If a human cell is displaying antigens which are of a non-self type then the cytotoxic T8 cells will attack it and destroy it. This is useful in the defence of the body against cancer and viral infection. If the viral infected cell can be recognised and destroyed we can prevent its replication and spread, there are mechanisms in the cell to cause the display of abnormal antigens on the cell membranes as soon as the virus invades the cell. Many but not all types of cancer cells can be destroyed in this way too. The various T8 cells carry antigen recognition molecules on their surfaces to enable them to detect the foreign antigens being displayed by the damaged or infected cells. Unfortunately these cells cannot react to a transplant which carries foreign antigen signatures in any other way than to kill it. Thus immunosuppressant drugs are needed in transplant surgery where there is any difference in the cell markers.

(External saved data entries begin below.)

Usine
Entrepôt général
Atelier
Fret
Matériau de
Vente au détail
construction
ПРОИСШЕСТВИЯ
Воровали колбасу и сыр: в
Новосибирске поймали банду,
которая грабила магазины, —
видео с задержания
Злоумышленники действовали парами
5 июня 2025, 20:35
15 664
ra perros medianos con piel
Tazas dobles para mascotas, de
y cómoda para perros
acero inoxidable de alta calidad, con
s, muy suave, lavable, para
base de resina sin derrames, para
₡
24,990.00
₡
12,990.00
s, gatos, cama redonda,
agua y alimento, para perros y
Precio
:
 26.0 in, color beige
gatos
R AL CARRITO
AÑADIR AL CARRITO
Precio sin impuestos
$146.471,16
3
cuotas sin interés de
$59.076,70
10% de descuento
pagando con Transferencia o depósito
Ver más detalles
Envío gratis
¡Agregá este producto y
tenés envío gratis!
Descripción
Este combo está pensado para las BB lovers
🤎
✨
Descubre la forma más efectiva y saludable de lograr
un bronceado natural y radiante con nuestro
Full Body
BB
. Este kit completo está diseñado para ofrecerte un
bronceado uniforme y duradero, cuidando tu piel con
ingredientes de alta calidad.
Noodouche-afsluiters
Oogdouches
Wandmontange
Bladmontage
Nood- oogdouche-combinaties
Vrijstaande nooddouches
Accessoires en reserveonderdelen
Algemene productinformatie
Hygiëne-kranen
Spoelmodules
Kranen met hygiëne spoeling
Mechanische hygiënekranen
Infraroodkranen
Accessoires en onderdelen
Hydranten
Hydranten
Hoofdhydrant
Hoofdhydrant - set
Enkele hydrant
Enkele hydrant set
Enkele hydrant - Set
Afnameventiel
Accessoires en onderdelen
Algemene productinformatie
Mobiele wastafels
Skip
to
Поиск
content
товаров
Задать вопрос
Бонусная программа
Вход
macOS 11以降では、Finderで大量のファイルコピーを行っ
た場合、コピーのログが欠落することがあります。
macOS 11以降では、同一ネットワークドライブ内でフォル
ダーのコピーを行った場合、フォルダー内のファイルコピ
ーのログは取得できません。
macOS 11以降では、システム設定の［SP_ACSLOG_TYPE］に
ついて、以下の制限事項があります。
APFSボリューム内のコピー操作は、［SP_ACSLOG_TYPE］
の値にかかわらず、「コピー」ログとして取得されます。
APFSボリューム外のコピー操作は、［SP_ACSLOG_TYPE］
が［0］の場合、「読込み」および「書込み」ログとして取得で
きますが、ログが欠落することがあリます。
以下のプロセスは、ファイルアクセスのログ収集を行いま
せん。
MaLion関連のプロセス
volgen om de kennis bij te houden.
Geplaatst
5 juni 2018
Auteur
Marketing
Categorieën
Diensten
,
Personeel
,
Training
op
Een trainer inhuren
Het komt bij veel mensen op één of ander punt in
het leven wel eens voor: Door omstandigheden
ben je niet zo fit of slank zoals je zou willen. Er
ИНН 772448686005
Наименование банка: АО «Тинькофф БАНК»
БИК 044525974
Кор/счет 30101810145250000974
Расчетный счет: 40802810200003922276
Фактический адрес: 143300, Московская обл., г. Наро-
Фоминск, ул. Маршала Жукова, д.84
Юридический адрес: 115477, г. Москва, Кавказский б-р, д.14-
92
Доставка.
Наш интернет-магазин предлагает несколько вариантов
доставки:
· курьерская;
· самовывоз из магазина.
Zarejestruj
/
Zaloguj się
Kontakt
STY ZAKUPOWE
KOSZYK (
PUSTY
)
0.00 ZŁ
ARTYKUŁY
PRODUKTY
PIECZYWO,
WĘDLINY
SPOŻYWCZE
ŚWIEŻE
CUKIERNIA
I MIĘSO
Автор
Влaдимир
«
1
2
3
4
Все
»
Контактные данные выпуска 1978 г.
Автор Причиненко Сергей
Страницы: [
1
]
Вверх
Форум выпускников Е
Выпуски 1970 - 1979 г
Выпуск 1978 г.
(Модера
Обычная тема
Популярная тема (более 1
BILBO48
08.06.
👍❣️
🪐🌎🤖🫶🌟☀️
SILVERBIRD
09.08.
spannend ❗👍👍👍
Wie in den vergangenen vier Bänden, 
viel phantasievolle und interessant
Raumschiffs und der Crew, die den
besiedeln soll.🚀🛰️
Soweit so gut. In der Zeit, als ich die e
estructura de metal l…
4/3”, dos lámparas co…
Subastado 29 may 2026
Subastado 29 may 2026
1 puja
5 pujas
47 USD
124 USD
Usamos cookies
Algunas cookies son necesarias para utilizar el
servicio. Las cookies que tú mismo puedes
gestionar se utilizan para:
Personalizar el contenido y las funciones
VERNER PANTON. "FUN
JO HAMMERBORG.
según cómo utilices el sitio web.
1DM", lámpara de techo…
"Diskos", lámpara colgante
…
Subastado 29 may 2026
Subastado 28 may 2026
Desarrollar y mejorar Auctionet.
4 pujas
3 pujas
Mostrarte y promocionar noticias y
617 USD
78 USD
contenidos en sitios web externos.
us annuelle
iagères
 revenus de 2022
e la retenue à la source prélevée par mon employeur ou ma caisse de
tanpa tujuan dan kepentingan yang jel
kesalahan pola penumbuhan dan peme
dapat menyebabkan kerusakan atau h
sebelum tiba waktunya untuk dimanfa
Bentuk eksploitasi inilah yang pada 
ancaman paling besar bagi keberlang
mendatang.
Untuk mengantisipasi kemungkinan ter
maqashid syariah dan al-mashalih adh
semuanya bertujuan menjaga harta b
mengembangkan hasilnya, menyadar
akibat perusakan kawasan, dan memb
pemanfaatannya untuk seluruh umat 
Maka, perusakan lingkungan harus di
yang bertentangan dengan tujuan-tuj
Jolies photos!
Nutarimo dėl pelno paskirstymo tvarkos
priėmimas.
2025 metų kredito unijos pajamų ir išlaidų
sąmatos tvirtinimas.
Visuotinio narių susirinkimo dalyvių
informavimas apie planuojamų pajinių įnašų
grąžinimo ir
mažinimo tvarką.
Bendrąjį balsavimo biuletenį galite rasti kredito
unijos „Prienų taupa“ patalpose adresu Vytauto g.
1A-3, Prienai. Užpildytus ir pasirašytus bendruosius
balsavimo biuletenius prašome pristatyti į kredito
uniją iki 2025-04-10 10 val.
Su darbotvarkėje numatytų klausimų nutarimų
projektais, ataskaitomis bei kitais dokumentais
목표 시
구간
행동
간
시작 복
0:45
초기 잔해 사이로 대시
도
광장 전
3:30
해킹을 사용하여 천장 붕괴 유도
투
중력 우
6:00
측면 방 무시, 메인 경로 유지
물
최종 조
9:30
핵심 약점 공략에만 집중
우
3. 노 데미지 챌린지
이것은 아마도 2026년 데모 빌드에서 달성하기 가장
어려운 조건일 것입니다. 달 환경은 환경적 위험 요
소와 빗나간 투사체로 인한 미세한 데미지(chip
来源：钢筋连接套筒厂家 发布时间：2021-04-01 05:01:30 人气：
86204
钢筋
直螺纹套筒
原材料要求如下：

The potential T- cells pass through the thymus gland just after birth and they travel past macrophage cells which are displaying our own antigens. If a T-cell reacts with one of these self antigens it is killed by the macrophage.

If the T-cell is carrying a recognition molecule which does not react with any of our own displayed antigens, then it is allowed to survive and becomes part of our defence system.

Antibody Release:

When an antigen is first contacted the antibody produced is called an IgM, for immunoglobulin type M. This is secreted in a relatively small amount and deals with the initial infection (hopefully!). We refer to this as the primary response. If the antigen is met on a second occasion then both IGM and a second type called IgG is released. Both of these have the same variable antibody endings but the heavy protein chains making up the backbone of the antibody are slightly different. The IgG is produced in much larger quantities and this will produced for a number of months or even years. This secondary response is quick enough and powerful enough to prevent the disease organism from taking hold in the body and therefore we are unaware that we have been infected again. You can see why a number of vaccination methods require a booster phase every so often!